◆ **Task goal**: Word for word, set down the entries that follow.

------------------------------------------------------------------------

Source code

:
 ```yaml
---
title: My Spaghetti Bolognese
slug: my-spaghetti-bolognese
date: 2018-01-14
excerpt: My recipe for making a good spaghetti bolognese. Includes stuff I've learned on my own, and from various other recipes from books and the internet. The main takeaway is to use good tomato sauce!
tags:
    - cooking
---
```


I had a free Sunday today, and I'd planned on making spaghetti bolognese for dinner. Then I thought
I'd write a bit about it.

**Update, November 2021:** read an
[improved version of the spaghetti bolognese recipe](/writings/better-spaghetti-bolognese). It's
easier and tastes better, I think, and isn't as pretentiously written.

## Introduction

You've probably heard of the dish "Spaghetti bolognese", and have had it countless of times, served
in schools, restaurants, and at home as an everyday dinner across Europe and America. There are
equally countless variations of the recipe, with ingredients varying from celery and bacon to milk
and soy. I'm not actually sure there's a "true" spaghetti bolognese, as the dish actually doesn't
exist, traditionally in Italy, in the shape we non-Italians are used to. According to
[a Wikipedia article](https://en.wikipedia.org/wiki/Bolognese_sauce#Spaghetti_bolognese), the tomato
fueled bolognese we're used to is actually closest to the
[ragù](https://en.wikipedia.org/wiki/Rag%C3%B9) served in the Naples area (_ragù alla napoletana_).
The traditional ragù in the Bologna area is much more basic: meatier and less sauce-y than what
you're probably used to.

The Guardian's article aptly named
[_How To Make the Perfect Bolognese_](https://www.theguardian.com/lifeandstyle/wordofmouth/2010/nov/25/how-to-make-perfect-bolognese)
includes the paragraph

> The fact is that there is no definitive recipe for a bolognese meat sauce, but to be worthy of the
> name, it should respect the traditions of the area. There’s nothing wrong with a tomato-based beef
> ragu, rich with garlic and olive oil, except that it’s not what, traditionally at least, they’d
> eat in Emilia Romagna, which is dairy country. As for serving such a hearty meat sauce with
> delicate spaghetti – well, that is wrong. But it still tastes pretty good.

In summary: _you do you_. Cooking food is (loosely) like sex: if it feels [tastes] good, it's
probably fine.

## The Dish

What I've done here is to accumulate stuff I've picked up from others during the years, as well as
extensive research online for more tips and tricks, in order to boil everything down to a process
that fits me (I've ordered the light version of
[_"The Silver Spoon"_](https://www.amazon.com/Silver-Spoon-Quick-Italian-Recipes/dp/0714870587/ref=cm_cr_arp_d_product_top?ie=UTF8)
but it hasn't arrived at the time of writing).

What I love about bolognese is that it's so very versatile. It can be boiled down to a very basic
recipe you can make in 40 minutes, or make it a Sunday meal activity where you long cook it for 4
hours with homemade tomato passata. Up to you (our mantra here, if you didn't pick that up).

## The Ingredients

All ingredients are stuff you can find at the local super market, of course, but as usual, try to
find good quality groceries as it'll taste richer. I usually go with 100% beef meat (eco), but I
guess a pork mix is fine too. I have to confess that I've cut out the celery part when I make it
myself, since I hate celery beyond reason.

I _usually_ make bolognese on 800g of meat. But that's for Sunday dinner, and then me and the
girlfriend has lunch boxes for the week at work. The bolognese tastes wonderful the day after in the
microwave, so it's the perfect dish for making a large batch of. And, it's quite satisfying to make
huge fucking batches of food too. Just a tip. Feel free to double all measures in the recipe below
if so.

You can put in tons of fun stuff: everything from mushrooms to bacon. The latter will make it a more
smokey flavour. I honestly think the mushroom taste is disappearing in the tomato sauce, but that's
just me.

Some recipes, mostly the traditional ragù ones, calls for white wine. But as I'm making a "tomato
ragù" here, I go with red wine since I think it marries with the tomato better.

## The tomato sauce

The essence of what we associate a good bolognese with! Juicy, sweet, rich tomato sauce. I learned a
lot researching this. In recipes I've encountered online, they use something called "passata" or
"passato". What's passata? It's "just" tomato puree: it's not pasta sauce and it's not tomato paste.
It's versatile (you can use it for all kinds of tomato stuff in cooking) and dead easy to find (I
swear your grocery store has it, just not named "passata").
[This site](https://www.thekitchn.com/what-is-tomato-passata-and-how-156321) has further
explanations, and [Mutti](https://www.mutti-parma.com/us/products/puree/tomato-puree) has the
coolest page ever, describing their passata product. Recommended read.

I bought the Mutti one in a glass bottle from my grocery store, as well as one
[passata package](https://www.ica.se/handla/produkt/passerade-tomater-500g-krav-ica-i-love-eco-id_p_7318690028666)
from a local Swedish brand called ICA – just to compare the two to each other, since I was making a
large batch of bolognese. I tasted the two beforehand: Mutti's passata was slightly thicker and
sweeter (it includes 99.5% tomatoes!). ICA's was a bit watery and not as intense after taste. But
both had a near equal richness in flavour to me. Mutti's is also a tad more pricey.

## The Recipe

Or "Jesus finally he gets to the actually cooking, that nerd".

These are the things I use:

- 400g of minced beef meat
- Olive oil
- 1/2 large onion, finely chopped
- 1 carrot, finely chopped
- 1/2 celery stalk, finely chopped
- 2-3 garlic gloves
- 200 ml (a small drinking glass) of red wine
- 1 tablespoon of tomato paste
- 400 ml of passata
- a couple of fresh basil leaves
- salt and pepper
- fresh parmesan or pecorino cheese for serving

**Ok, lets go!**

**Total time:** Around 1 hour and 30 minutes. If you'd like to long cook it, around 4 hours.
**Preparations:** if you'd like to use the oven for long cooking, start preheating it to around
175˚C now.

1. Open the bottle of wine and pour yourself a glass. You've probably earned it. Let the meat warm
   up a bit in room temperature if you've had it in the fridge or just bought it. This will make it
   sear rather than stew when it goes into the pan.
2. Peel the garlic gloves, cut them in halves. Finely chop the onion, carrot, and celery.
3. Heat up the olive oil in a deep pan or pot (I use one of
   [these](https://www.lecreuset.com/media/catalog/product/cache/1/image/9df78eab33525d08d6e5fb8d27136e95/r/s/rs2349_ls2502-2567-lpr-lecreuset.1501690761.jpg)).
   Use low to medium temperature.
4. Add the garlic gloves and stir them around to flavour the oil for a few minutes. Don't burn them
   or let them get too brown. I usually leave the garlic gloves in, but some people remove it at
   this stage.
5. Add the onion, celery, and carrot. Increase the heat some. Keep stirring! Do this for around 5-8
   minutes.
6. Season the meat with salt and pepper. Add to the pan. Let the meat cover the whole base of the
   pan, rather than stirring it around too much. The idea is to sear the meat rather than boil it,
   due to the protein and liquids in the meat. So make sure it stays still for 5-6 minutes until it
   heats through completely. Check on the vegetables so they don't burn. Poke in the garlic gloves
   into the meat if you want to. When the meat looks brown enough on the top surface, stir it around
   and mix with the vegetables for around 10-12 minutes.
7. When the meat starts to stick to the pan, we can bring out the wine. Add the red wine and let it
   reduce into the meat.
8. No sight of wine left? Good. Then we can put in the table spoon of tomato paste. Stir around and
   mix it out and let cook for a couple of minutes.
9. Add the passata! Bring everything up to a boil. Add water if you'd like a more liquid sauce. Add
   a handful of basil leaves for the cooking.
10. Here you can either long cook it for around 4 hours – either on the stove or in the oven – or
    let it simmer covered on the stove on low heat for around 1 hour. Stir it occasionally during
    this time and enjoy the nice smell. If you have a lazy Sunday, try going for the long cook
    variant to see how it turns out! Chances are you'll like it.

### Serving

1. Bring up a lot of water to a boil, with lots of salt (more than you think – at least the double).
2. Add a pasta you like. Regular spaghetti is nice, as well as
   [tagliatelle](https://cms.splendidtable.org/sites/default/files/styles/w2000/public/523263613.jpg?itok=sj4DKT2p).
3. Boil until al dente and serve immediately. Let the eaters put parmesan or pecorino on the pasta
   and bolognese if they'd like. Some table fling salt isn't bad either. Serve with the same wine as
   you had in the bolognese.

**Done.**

------------------------------------------------------------------------

◆ **Response to the exercise**:
Source code

:
 ```yaml
---
title: My Spaghetti Bolognese
slug: my-spaghetti-bolognese
date: 2018-01-14
excerpt: My recipe for making a good spaghetti bolognese. Includes stuff I've learned on my own, and from various other recipes from books and the internet. The main takeaway is to use good tomato sauce!
tags:
    - cooking
---
```


I had a free Sunday today, and I'd planned on making spaghetti bolognese for dinner. Then I thought
I'd write a bit about it.

**Update, November 2021:** read an
[improved version of the spaghetti bolognese recipe](/writings/better-spaghetti-bolognese). It's
easier and tastes better, I think, and isn't as pretentiously written.

## Introduction

You've probably heard of the dish "Spaghetti bolognese", and have had it countless of times, served
in schools, restaurants, and at home as an everyday dinner across Europe and America. There are
equally countless variations of the recipe, with ingredients varying from celery and bacon to milk
and soy. I'm not actually sure there's a "true" spaghetti bolognese, as the dish actually doesn't
exist, traditionally in Italy, in the shape we non-Italians are used to. According to
[a Wikipedia article](https://en.wikipedia.org/wiki/Bolognese_sauce#Spaghetti_bolognese), the tomato
fueled bolognese we're used to is actually closest to the
[ragù](https://en.wikipedia.org/wiki/Rag%C3%B9) served in the Naples area (_ragù alla napoletana_).
The traditional ragù in the Bologna area is much more basic: meatier and less sauce-y than what
you're probably used to.

The Guardian's article aptly named
[_How To Make the Perfect Bolognese_](https://www.theguardian.com/lifeandstyle/wordofmouth/2010/nov/25/how-to-make-perfect-bolognese)
includes the paragraph

> The fact is that there is no definitive recipe for a bolognese meat sauce, but to be worthy of the
> name, it should respect the traditions of the area. There’s nothing wrong with a tomato-based beef
> ragu, rich with garlic and olive oil, except that it’s not what, traditionally at least, they’d
> eat in Emilia Romagna, which is dairy country. As for serving such a hearty meat sauce with
> delicate spaghetti – well, that is wrong. But it still tastes pretty good.

In summary: _you do you_. Cooking food is (loosely) like sex: if it feels [tastes] good, it's
probably fine.

## The Dish

What I've done here is to accumulate stuff I've picked up from others during the years, as well as
extensive research online for more tips and tricks, in order to boil everything down to a process
that fits me (I've ordered the light version of
[_"The Silver Spoon"_](https://www.amazon.com/Silver-Spoon-Quick-Italian-Recipes/dp/0714870587/ref=cm_cr_arp_d_product_top?ie=UTF8)
but it hasn't arrived at the time of writing).

What I love about bolognese is that it's so very versatile. It can be boiled down to a very basic
recipe you can make in 40 minutes, or make it a Sunday meal activity where you long cook it for 4
hours with homemade tomato passata. Up to you (our mantra here, if you didn't pick that up).

## The Ingredients

All ingredients are stuff you can find at the local super market, of course, but as usual, try to
find good quality groceries as it'll taste richer. I usually go with 100% beef meat (eco), but I
guess a pork mix is fine too. I have to confess that I've cut out the celery part when I make it
myself, since I hate celery beyond reason.

I _usually_ make bolognese on 800g of meat. But that's for Sunday dinner, and then me and the
girlfriend has lunch boxes for the week at work. The bolognese tastes wonderful the day after in the
microwave, so it's the perfect dish for making a large batch of. And, it's quite satisfying to make
huge fucking batches of food too. Just a tip. Feel free to double all measures in the recipe below
if so.

You can put in tons of fun stuff: everything from mushrooms to bacon. The latter will make it a more
smokey flavour. I honestly think the mushroom taste is disappearing in the tomato sauce, but that's
just me.

Some recipes, mostly the traditional ragù ones, calls for white wine. But as I'm making a "tomato
ragù" here, I go with red wine since I think it marries with the tomato better.

## The tomato sauce

The essence of what we associate a good bolognese with! Juicy, sweet, rich tomato sauce. I learned a
lot researching this. In recipes I've encountered online, they use something called "passata" or
"passato". What's passata? It's "just" tomato puree: it's not pasta sauce and it's not tomato paste.
It's versatile (you can use it for all kinds of tomato stuff in cooking) and dead easy to find (I
swear your grocery store has it, just not named "passata").
[This site](https://www.thekitchn.com/what-is-tomato-passata-and-how-156321) has further
explanations, and [Mutti](https://www.mutti-parma.com/us/products/puree/tomato-puree) has the
coolest page ever, describing their passata product. Recommended read.

I bought the Mutti one in a glass bottle from my grocery store, as well as one
[passata package](https://www.ica.se/handla/produkt/passerade-tomater-500g-krav-ica-i-love-eco-id_p_7318690028666)
from a local Swedish brand called ICA – just to compare the two to each other, since I was making a
large batch of bolognese. I tasted the two beforehand: Mutti's passata was slightly thicker and
sweeter (it includes 99.5% tomatoes!). ICA's was a bit watery and not as intense after taste. But
both had a near equal richness in flavour to me. Mutti's is also a tad more pricey.

## The Recipe

Or "Jesus finally he gets to the actually cooking, that nerd".

These are the things I use:

- 400g of minced beef meat
- Olive oil
- 1/2 large onion, finely chopped
- 1 carrot, finely chopped
- 1/2 celery stalk, finely chopped
- 2-3 garlic gloves
- 200 ml (a small drinking glass) of red wine
- 1 tablespoon of tomato paste
- 400 ml of passata
- a couple of fresh basil leaves
- salt and pepper
- fresh parmesan or pecorino cheese for serving

**Ok, lets go!**

**Total time:** Around 1 hour and 30 minutes. If you'd like to long cook it, around 4 hours.
**Preparations:** if you'd like to use the oven for long cooking, start preheating it to around
175˚C now.

1. Open the bottle of wine and pour yourself a glass. You've probably earned it. Let the meat warm
   up a bit in room temperature if you've had it in the fridge or just bought it. This will make it
   sear rather than stew when it goes into the pan.
2. Peel the garlic gloves, cut them in halves. Finely chop the onion, carrot, and celery.
3. Heat up the olive oil in a deep pan or pot (I use one of
   [these](https://www.lecreuset.com/media/catalog/product/cache/1/image/9df78eab33525d08d6e5fb8d27136e95/r/s/rs2349_ls2502-2567-lpr-lecreuset.1501690761.jpg)).
   Use low to medium temperature.
4. Add the garlic gloves and stir them around to flavour the oil for a few minutes. Don't burn them
   or let them get too brown. I usually leave the garlic gloves in, but some people remove it at
   this stage.
5. Add the onion, celery, and carrot. Increase the heat some. Keep stirring! Do this for around 5-8
   minutes.
6. Season the meat with salt and pepper. Add to the pan. Let the meat cover the whole base of the
   pan, rather than stirring it around too much. The idea is to sear the meat rather than boil it,
   due to the protein and liquids in the meat. So make sure it stays still for 5-6 minutes until it
   heats through completely. Check on the vegetables so they don't burn. Poke in the garlic gloves
   into the meat if you want to. When the meat looks brown enough on the top surface, stir it around
   and mix with the vegetables for around 10-12 minutes.
7. When the meat starts to stick to the pan, we can bring out the wine. Add the red wine and let it
   reduce into the meat.
8. No sight of wine left? Good. Then we can put in the table spoon of tomato paste. Stir around and
   mix it out and let cook for a couple of minutes.
9. Add the passata! Bring everything up to a boil. Add water if you'd like a more liquid sauce. Add
   a handful of basil leaves for the cooking.
10. Here you can either long cook it for around 4 hours – either on the stove or in the oven – or
    let it simmer covered on the stove on low heat for around 1 hour. Stir it occasionally during
    this time and enjoy the nice smell. If you have a lazy Sunday, try going for the long cook
    variant to see how it turns out! Chances are you'll like it.

### Serving

1. Bring up a lot of water to a boil, with lots of salt (more than you think – at least the double).
2. Add a pasta you like. Regular spaghetti is nice, as well as
   [tagliatelle](https://cms.splendidtable.org/sites/default/files/styles/w2000/public/523263613.jpg?itok=sj4DKT2p).
3. Boil until al dente and serve immediately. Let the eaters put parmesan or pecorino on the pasta
   and bolognese if they'd like. Some table fling salt isn't bad either. Serve with the same wine as
   you had in the bolognese.

**Done.**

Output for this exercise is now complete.